The hearsay objection should not have been sustained. There was a conversation between Taylor and defendant. Miles overheard this conversation. Miles was asked the following on cross-examination: “And you didn’t hear any conversation regarding drugs between Dennis and the man with the cane?” That question would not elicit an answer directed at proving the truth of any matters asserted in the conversation. Instead, the question sought to elicit that a certain topic — drugs—was not mentioned. The editorial conclusion of Miles that he heard no conversation regarding drugs is not hearsay because it was not offered to prove the truth of any matter asserted in the out-of-court conversation. The court erred in sustaining the objection. The error was, however, harmless. A reviewing court should not reverse a conviction merely because of such an error unless the error could have affected the verdict. (People v. Tranowski (1960), 20 Ill. 2d 11, 17, 169 N.E.2d 347, 350; People v. Terry (1988), 177 Ill. App. 3d 185, 192, 532 N.E.2d 568, 573.) The evidence establishes defendant’s guilt beyond a reasonable doubt.

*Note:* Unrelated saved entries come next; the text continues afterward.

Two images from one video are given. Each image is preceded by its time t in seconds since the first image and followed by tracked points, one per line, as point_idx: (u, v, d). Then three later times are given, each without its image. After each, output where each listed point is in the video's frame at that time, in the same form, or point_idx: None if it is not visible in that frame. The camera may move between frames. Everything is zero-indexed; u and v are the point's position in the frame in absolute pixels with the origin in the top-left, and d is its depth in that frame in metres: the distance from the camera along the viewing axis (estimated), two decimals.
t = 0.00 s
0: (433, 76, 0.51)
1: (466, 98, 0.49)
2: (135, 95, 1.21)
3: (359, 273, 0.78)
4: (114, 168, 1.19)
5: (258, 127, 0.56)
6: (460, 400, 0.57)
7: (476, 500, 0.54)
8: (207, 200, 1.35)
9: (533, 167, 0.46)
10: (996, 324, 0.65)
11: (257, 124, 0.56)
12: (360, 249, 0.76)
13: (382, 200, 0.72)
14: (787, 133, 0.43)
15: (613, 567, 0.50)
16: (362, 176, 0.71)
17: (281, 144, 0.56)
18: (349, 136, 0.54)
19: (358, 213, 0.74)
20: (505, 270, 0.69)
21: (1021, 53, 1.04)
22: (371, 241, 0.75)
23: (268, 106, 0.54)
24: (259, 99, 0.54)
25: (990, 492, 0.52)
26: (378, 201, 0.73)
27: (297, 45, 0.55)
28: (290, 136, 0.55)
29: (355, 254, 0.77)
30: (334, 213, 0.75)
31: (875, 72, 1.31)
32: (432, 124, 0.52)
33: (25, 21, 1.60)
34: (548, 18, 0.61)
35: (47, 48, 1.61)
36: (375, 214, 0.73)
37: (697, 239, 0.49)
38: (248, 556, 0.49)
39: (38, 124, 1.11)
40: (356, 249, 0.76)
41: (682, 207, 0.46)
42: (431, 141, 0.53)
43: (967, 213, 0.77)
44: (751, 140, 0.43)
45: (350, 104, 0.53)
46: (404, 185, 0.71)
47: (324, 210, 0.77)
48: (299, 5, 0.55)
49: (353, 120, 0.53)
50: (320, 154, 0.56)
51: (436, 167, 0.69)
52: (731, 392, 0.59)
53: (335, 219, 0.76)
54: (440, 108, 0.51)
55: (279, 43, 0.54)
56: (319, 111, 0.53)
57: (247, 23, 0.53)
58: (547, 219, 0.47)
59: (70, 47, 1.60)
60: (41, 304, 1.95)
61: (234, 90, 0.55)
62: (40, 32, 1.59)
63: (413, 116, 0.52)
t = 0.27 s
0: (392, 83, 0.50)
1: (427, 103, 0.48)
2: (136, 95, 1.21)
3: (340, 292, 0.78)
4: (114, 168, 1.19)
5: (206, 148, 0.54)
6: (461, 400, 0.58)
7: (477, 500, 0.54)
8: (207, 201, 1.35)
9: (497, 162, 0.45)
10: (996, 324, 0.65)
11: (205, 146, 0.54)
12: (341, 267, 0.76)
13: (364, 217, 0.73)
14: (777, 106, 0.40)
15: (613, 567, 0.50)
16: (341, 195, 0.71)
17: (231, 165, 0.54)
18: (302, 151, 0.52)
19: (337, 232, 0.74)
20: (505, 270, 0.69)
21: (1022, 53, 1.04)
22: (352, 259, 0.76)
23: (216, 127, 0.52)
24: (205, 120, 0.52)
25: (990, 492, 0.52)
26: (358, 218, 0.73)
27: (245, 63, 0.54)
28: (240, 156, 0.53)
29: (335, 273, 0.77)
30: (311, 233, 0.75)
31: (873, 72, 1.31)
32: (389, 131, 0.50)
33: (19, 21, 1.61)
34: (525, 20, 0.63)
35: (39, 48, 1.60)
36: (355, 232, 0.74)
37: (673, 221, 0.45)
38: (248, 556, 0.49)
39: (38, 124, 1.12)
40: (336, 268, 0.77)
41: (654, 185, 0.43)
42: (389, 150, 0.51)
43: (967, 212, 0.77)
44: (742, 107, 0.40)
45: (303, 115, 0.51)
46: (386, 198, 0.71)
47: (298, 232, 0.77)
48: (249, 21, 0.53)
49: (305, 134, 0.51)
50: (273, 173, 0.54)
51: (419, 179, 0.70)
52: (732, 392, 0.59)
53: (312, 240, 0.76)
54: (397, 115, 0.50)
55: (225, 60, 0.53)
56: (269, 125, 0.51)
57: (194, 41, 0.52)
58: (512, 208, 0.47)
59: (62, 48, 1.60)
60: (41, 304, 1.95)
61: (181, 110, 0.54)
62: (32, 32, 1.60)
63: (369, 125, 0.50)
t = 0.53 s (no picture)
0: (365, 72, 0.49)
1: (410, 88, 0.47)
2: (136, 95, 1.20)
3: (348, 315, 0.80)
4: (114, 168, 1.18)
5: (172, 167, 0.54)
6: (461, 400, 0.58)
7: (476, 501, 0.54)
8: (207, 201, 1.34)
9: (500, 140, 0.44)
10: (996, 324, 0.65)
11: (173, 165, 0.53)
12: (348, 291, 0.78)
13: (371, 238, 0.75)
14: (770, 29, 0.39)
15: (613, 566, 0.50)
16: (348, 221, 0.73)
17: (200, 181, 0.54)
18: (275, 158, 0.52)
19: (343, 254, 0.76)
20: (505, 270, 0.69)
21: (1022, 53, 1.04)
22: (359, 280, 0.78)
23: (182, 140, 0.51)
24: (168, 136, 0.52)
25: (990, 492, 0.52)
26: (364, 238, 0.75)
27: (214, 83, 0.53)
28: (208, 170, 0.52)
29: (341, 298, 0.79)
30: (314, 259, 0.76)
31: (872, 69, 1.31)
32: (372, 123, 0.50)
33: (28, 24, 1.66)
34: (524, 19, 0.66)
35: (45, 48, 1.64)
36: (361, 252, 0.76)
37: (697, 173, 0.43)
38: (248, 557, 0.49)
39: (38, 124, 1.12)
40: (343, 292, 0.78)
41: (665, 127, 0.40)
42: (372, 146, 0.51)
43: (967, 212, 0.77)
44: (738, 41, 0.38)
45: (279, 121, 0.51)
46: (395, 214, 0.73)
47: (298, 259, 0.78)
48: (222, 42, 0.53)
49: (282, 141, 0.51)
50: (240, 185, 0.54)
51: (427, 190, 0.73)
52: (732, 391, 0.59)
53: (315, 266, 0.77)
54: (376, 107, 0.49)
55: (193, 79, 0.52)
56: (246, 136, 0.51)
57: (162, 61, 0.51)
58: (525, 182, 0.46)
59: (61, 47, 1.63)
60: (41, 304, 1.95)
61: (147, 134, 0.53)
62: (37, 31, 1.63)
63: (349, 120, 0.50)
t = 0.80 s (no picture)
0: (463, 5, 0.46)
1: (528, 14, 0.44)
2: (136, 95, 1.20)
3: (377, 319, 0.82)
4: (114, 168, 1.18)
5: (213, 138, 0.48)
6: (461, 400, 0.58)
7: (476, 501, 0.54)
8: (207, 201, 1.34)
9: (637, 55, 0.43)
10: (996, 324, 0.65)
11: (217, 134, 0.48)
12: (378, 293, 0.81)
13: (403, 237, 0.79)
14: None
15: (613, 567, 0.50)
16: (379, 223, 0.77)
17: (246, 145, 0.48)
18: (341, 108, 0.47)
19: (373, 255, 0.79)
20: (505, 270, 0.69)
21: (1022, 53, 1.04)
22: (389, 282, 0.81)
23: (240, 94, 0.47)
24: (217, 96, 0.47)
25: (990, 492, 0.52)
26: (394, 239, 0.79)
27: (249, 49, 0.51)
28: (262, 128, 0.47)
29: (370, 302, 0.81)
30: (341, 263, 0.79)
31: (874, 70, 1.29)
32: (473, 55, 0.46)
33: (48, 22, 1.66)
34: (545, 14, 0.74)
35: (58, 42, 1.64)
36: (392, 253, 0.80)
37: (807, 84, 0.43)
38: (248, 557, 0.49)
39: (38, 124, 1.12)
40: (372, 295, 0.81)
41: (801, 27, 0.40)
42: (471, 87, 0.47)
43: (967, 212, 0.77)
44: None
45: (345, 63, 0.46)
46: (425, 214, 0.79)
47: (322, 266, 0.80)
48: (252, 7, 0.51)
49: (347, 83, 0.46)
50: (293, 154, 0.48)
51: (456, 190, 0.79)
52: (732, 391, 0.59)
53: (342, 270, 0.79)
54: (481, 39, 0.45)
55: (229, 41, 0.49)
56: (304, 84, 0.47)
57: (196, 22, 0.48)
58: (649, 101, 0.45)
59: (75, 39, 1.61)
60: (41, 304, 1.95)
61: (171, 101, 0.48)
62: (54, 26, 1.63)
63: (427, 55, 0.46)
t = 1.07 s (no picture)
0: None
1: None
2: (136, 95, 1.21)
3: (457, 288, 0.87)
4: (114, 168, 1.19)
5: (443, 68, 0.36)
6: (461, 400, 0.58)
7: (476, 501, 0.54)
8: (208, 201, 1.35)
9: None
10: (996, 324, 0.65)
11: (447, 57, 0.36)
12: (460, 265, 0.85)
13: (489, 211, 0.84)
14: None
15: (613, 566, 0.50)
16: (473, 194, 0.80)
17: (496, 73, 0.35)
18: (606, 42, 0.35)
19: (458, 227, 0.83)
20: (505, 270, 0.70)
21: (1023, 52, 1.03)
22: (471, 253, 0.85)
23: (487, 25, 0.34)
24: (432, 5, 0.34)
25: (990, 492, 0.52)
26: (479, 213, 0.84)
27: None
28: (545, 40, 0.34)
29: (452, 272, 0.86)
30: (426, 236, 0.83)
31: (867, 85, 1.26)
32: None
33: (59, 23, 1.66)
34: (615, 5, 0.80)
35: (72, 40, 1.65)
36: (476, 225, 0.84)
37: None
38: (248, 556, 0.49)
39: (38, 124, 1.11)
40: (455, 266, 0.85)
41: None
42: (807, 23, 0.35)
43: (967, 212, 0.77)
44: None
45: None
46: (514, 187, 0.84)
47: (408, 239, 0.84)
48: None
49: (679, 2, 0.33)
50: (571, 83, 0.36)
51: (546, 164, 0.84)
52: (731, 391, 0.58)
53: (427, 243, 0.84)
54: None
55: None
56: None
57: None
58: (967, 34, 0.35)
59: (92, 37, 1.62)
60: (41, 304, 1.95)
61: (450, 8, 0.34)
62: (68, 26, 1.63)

The codefendant was permitted to testify he did not see any money exchanged, nor did he see defendant with any drugs at any time on June 9. Despite this evidence, the jury found both codefendant and defendant guilty of delivery of controlled substance on this date. The jury clearly did not view the codefendant as a credible witness. The additional testimony by him would not have changed the jury's verdict. Accordingly, the error does not require a new trial.

Defendant also argues he is entitled to $5-per-day credit toward his mandatory drug fine for time served in custody prior to his sentencing. The State concedes the law requires defendant receive this credit because he was not informed in writing by the clerk of the court after his conviction that he was entitled to it. (Ill. Rev. Stat. 1989, ch. 38, par. 110 — 14; People v. Johnston (1987), 160 Ill. App. 3d 536, 544, 513 N.E.2d 528, 534.) We remand defendant’s case to permit the trial court to determine the proper credit.

At the sentencing hearing, the trial judge credited defendant 176 days’ for time spent in custody before sentencing. Defendant argues he should have been credited 177 days. The record indicates defendant was arrested on January 8, 1990, and sentenced on March 20, 1991. It would appear defendant is entitled to either 176 or 177 days of credit dependent upon how the date of arrest and the date of sentencing are treated. The State, however, argues that defendant ought not receive double credit for the day he was given over to the Department of Corrections, and suggests this court remand the cause for completion of the record and issuance of an amended judgment order if appropriate. After the trial court determines the sentence credit to which defendant is entitled, it can compute the amount by which defendant’s fine must be credited.

We affirm defendant’s conviction and remand the case for a determination of the sentence credit to which defendant is entitled, as well as the credit against his mandatory fine.

Affirmed, and cause remanded.

GREEN, P.J., and McCULLOUGH, J., concur.